Hi
Hi all. We are just getting started with elastic and it works great on
our local machines. However, when moving to our test and production
servers on OpenVZ we get a bunch of problems. The one we really can't
get our head around is when elastic suddenly fails to aquire new
locks.
We are running Ubuntu 10.10 on a OpenVC virtual machine. We have 3GB
of memory availible and when starting elasticsearch it consumes about
1,5 of those.
This is our settings:
cluster.name: elasticsearch-kundotest
index.number_of_shards: 1
index.number_of_replicas: 0
bootstrap.mlockall: true
discovery.zen.ping.multicast.enabled: false
When we build all our indexes we create about 600 indexes and adds in
total about 30 000 documents. Some indexes are big (3000+ documents)
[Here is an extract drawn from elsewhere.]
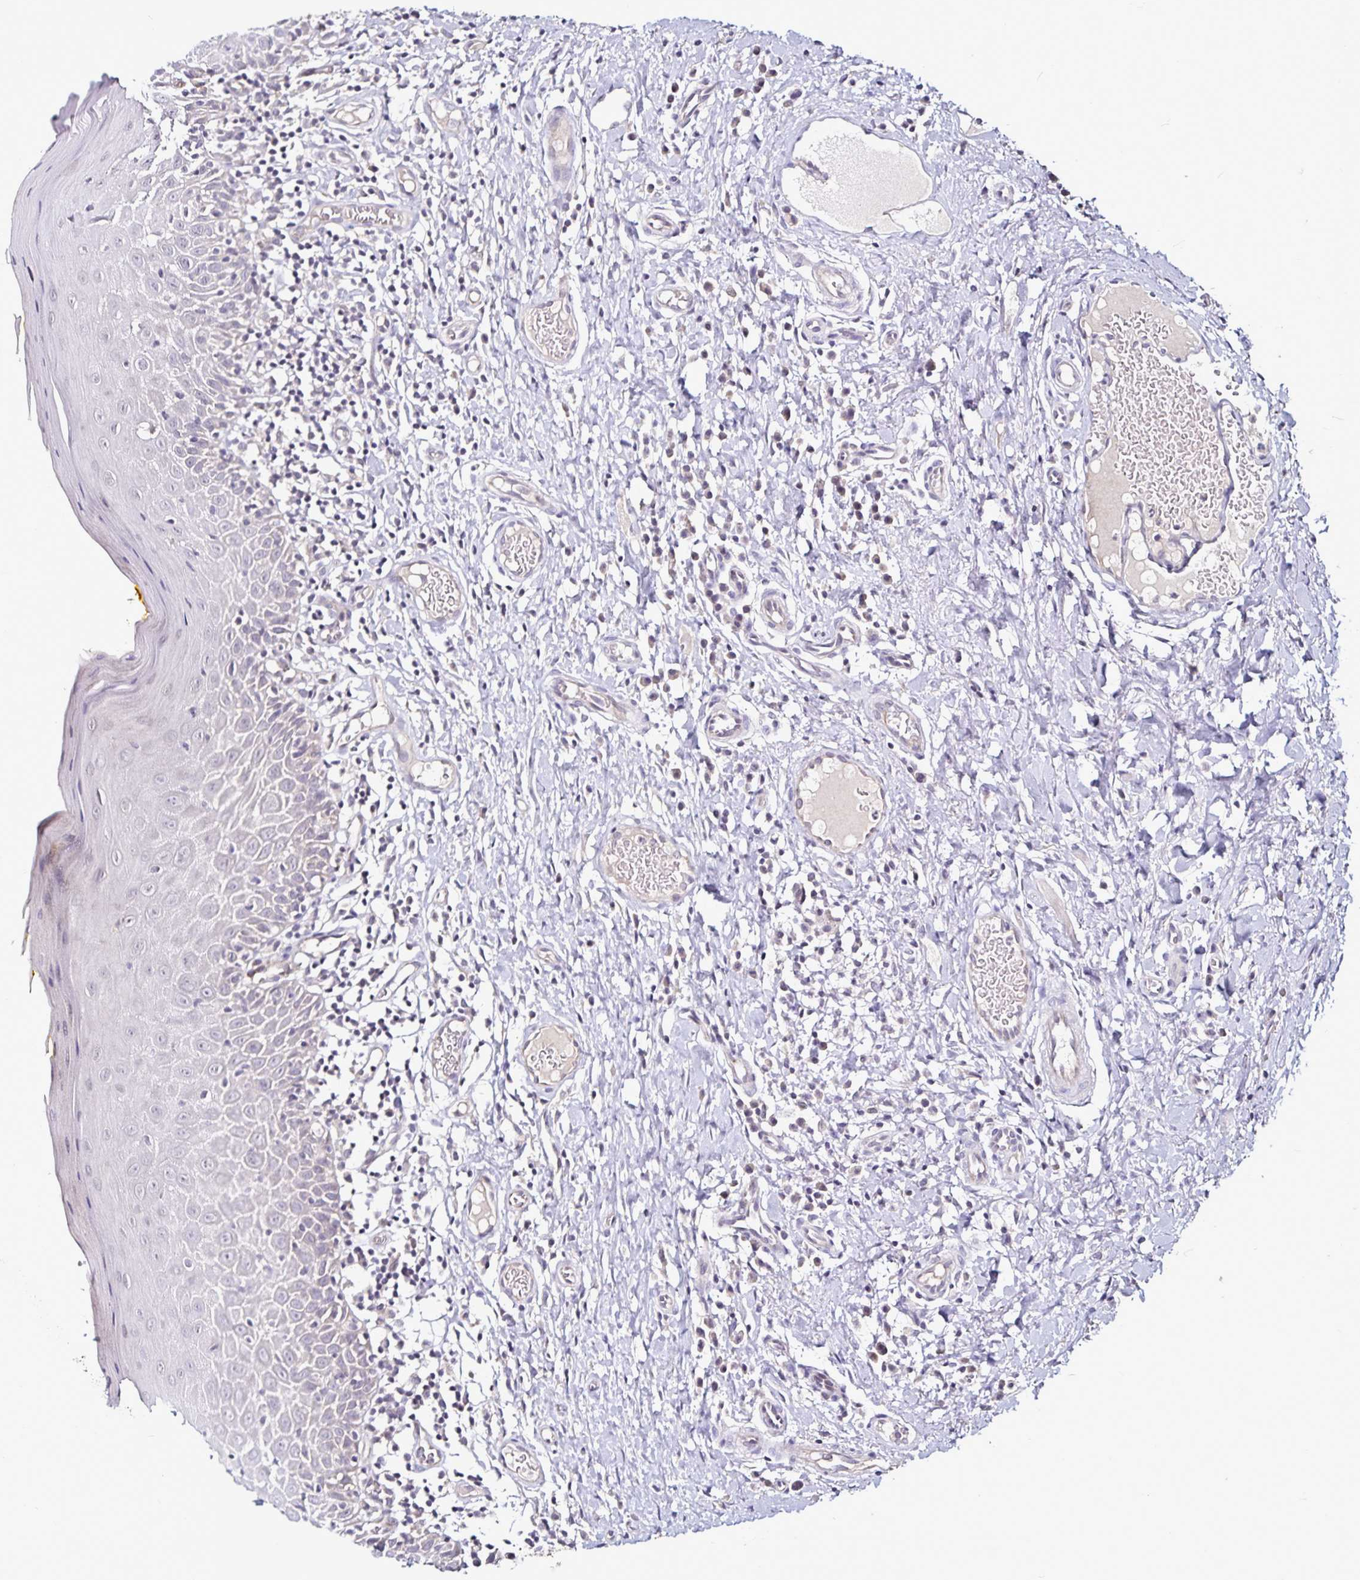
{"staining": {"intensity": "negative", "quantity": "none", "location": "none"}, "tissue": "oral mucosa", "cell_type": "Squamous epithelial cells", "image_type": "normal", "snomed": [{"axis": "morphology", "description": "Normal tissue, NOS"}, {"axis": "topography", "description": "Oral tissue"}, {"axis": "topography", "description": "Tounge, NOS"}], "caption": "Squamous epithelial cells show no significant protein positivity in benign oral mucosa.", "gene": "ACSL5", "patient": {"sex": "female", "age": 58}}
and some are really small (2-3 documents).
This is our ulimit conif:
root@testserver:/usr/sbin/elasticsearch# ulimit -a
core file size (blocks, -c) 0
data seg size (kbytes, -d) unlimited
scheduling priority (-e) 20
file size (blocks, -f) unlimited
pending signals (-i) 16382
max locked memory (kbytes, -l) unlimited
max memory size (kbytes, -m) unlimited
open files (-n) 64000
pipe size (512 bytes, -p) 8
POSIX message queues (bytes, -q) 819200
real-time priority (-r) 0
stack size (kbytes, -s) 8192
cpu time (seconds, -t) unlimited
max user processes (-u) unlimited
virtual memory (kbytes, -v) unlimited
file locks (-x) unlimited
We use celery as a queue and pyes to interface elastic so there is
basically one connection created for every document indexed if I
understands things correctly...
The problem we get after running the indexing process for a while is
this:
[2011-12-12 10:38:37,173][INFO ][cluster.metadata ] [Aginar]
[orebro-sk] create_mapping [dialog]
[2011-12-12 10:38:38,152][WARN ][indices.cluster ] [Aginar]
[orebro-sk][0] failed to start shard
org.elasticsearch.index.gateway.IndexShardGatewayRecoveryException:
[orebro-sk][0] failed recovery
at org.elasticsearch.index.gateway.IndexShardGatewayService
$1.run(IndexShardGatewayService.java:229)
at
java.util.concurrent.ThreadPoolExecutor.runWorker(ThreadPoolExecutor.java:
1110)
at java.util.concurrent.ThreadPoolExecutor
$Worker.run(ThreadPoolExecutor.java:603)
at java.lang.Thread.run(Thread.java:636)
Caused by:
org.elasticsearch.index.engine.EngineCreationFailureException: [orebro-
sk][0] Failed to create engine
at
org.elasticsearch.index.engine.robin.RobinEngine.start(RobinEngine.java:
249)
at
org.elasticsearch.index.shard.service.InternalIndexShard.start(InternalIndexShard.java:
267)
at
org.elasticsearch.index.gateway.local.LocalIndexShardGateway.recover(LocalIndexShardGateway.java:
123)
at org.elasticsearch.index.gateway.IndexShardGatewayService
$1.run(IndexShardGatewayService.java:179)
... 3 more
Caused by: org.apache.lucene.store.LockObtainFailedException: Lock
obtain timed out: NativeFSLock@/usr/sbin/elasticsearch/data/
elasticsearch-kundotest/nodes/0/indices/orebro-sk/0/index/write.lock:
java.io.IOException: No locks available
at org.apache.lucene.store.Lock.obtain(Lock.java:84)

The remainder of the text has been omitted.